With the old law, the landlords could make a plea to the government to allow them to increase rent, which would on many occasions be raised a much higher amount than normally permitted. Reforming the existing law will allow them to put extra safeguards in to protect tenants. One idea is to only allow rent hikes after a building passes an inspection to ensure that it is in good repair and complies with all housing codes.

Landlords are entitled to 12% guaranteed profits and can increase them as high they need to. It should be updated to reduce the guaranteed profit and protect the elderly and specially-abled tenants from higher than normal increases in rent. Controlling or maintaining the same rent laws does nothing to protect vulnerable populations. 

And then there are the "voluntary" agreements that make the apartments unaffordable. Usually, these agreements include charges for property maintenance among other things, which in essence are simply devices used to pull money from the tenants' pockets.

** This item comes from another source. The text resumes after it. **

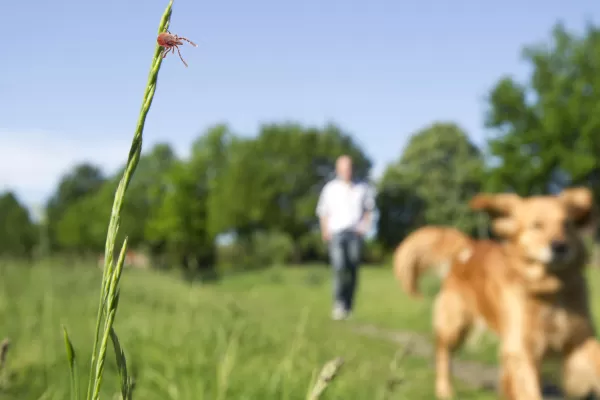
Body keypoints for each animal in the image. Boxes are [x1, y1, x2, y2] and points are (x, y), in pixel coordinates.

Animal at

Our city has some of the highest rates of gentrification and displacement in the nation, meaning that it is common practice to raise prices until the current residents cannot afford to live there, so they move out and higher-paying tenants take their place. Keeping the law as it currently stands will not wipe out the issues the tenants are faced with. David Bonilla with one of the buildings' tenant associations summed it up best: “we can’t afford to lose our culture and have new gentrification coming here to take D.C. away from us.” 

The district has seen an ever widening cultural rift over the years, resulting in two distinct classes. The landlords enjoy perpetually increasing rent and property value, while the culture and character of the renters is forced to suffer. This has largely forced low-income tenants to move to low-cost neighborhoods with fewer resources.

The D.C. Council must block any options for the landlords to play around with the rental rates, milking their lower and middle-income tenants. The reform should be such that gentrification is controlled and tenants don’t lose their houses to the more affluent. “The status quo just isn’t enough,” says Victoria Gonçalves, a tenant organizer with the Latino Economic Development Center. “We need to update the legislation to be more responsive to the real crisis that we’re in right now.”

We don’t need a law that rewards the landlords for such abusive practices as forcing the tenants to move out of their homes so that wealthier people can move in. A reformed rent law needs to be put into action soon before D.C. bids a permanent farewell to thousands of renters.